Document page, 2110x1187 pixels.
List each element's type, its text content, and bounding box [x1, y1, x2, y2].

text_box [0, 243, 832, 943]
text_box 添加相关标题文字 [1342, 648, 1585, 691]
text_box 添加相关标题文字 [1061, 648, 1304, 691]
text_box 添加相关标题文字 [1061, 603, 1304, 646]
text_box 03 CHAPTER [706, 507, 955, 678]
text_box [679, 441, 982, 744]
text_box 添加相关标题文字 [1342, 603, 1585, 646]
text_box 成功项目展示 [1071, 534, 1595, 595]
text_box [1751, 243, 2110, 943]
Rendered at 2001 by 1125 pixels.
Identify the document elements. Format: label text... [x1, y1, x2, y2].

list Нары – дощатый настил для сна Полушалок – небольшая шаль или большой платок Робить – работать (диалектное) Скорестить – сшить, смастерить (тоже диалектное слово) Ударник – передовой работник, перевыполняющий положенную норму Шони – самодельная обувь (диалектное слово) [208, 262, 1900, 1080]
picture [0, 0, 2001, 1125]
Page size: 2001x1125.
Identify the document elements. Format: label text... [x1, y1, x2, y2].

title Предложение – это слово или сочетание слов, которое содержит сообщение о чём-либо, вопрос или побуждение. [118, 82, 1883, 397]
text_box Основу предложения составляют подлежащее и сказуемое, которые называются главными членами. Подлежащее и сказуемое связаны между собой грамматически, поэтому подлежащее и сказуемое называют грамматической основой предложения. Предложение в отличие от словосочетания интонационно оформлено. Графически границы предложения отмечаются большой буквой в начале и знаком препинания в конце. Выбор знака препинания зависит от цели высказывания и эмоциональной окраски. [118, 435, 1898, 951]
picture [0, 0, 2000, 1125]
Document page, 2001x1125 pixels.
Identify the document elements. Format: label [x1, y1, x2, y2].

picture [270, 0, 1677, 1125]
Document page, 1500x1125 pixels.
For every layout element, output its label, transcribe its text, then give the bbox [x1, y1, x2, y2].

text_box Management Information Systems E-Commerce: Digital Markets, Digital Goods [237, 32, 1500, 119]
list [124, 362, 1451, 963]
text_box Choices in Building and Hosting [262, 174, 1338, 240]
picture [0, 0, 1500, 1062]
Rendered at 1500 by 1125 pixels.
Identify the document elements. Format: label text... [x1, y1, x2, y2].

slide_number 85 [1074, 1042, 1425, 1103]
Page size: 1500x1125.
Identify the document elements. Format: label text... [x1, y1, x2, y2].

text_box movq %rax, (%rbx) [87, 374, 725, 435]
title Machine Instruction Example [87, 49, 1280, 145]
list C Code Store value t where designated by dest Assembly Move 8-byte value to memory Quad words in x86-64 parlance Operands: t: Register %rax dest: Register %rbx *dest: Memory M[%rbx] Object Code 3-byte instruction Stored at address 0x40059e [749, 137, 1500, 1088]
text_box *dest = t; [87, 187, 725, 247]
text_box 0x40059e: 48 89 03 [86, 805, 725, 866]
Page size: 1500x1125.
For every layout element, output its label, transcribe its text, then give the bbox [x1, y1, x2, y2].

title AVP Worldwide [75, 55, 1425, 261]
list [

Exercise = In the data above, repeat exactly each line from the first through the line that contains "Page size: 2001x1125.", and give nothing else.

Exercise response =
Document page, 2110x1187 pixels.
List each element's type, its text content, and bounding box [x1, y1, x2, y2].

text_box [0, 243, 832, 943]
text_box 添加相关标题文字 [1342, 648, 1585, 691]
text_box 添加相关标题文字 [1061, 648, 1304, 691]
text_box 添加相关标题文字 [1061, 603, 1304, 646]
text_box 03 CHAPTER [706, 507, 955, 678]
text_box [679, 441, 982, 744]
text_box 添加相关标题文字 [1342, 603, 1585, 646]
text_box 成功项目展示 [1071, 534, 1595, 595]
text_box [1751, 243, 2110, 943]
Rendered at 2001 by 1125 pixels.
Identify the document elements. Format: label text... [x1, y1, x2, y2].

list Нары – дощатый настил для сна Полушалок – небольшая шаль или большой платок Робить – работать (диалектное) Скорестить – сшить, смастерить (тоже диалектное слово) Ударник – передовой работник, перевыполняющий положенную норму Шони – самодельная обувь (диалектное слово) [208, 262, 1900, 1080]
picture [0, 0, 2001, 1125]
Page size: 2001x1125.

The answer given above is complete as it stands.